After the attacks of September 11, 2001, Abu Zubaydah headed off to Afghanistan to fight against a U.S. invasion. He claims not to have managed to actually fight the U.S. there. The United States, without evidence, claims he did. He openly says he intended to. He then caught wind of the fact that the U.S. was conducting a major search for him. He professed bewilderment, as he was neither Taliban not Al Qaeda, much less a top Al Qaeda leader as the U.S. claimed.
That the CIA was hunting for the wrong man, while the Abu Zubayda with ties to Al Qaeda was sitting in jail in Montana, is not somehow by the transitive properties of childish thinking, a statement that this Abu Zubaydah was a pacifist or a saint. He fought against a Soviet invasion of Afghanistan and a U.S. invasion of Afghanistan. We pacifists find fault with both of those actions, while the U.S. government praises one and condemns the other beyond any possibility of redemption.

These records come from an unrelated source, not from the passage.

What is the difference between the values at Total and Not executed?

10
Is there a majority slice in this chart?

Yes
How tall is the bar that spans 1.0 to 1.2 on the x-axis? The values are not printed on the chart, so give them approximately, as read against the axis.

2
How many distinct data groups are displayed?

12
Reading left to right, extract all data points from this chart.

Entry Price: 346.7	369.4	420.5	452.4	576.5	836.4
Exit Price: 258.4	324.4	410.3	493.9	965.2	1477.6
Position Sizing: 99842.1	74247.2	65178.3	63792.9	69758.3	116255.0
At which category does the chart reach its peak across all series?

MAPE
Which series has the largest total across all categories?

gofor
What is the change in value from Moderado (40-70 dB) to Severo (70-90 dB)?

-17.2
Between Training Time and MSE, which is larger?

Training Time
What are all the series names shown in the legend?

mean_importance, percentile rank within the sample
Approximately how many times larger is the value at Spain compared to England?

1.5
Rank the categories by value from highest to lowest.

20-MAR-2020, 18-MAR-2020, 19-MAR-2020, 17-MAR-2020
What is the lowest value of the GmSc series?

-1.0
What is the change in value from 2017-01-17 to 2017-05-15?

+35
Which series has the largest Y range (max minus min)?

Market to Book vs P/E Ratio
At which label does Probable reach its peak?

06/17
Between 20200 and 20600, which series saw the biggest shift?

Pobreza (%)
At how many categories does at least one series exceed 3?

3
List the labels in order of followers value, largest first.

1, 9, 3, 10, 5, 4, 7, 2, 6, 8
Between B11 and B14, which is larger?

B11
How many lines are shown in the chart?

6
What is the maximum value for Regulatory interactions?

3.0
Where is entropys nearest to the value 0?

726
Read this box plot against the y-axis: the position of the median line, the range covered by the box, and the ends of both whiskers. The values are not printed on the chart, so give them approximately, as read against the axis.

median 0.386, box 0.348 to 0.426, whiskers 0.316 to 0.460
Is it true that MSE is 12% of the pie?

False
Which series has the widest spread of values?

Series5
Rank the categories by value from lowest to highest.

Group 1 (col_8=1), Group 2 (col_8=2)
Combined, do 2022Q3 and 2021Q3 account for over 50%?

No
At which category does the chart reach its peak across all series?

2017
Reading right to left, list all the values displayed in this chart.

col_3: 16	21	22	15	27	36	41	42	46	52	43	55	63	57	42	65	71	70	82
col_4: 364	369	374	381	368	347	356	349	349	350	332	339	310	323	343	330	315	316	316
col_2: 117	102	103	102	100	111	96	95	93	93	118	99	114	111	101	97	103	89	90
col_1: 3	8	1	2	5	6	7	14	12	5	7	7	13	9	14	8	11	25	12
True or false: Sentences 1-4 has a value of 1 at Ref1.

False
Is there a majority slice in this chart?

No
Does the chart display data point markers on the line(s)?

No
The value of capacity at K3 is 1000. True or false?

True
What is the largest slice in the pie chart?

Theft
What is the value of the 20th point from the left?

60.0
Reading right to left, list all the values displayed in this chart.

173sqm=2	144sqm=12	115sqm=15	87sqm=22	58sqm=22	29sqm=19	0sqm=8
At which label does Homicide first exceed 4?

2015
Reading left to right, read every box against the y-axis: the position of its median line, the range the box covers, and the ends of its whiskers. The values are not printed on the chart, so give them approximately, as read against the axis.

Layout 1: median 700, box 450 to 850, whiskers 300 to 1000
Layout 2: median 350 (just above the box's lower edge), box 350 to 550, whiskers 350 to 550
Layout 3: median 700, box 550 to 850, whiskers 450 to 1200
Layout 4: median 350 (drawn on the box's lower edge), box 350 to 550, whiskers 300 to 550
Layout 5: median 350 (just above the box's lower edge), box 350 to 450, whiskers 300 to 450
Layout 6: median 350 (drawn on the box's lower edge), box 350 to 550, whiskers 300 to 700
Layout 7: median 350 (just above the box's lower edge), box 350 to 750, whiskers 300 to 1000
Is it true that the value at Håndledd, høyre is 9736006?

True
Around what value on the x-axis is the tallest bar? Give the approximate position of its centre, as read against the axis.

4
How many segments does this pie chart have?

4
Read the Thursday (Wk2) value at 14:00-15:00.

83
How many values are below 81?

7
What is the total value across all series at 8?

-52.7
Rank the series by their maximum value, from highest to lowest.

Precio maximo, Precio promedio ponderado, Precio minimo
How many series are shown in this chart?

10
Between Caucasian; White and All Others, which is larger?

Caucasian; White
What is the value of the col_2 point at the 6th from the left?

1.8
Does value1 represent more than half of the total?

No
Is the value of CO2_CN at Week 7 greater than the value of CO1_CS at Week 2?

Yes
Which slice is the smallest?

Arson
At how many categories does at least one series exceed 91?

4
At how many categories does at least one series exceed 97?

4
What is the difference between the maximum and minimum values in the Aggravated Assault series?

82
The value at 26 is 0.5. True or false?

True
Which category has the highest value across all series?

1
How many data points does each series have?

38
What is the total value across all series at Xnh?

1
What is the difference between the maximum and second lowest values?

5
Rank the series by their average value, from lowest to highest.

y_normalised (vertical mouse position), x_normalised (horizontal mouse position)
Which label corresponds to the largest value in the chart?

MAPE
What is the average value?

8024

It is also possible that in 1999 this Abu Zubaydah helped to some extent with failed attacks in Jordan and the United States, referred to as "the millennium bomb plot," which Hickman and Kiriakou blame on Hamas and Hezbollah, not Al Qaeda, citing Saudi funding funneled through the SAAR Foundation in Herndon, Virginia, run by Alamoudi, a man who publicly supported Hamas and Hezbollah while also being made a guest at the White House on several occasions before and after September 11, 2001, in addition to being a "supporter" of George W. Bush's election campaign.
But it was not for that or any other possible offense that the CIA in February 2002 mounted a mammoth effort to raid fourteen locations in Pakistan simultaneously in hopes of capturing the wrong man. U.S. tax dollars invested in this ludicrous operation far more generously than in your children's schools. A man identified as Abu Zubaydah was nearly killed, just barely kept alive by top U.S. doctors jetted in for that purpose, and subsequently nearly killed through extensive torture over a period of years.
The questioning of this Abu Zubaydah did not begin immediately, however, because the CIA's "Counterterrorism" Center did not believe the right man had been seized. Once questioning did begin, "many in the CIA," according to Hickman and Kiriakou, wondered whether they had the right person. Such doubts were not allowed to stand in the way of a good opportunity for sadistic human experimentation.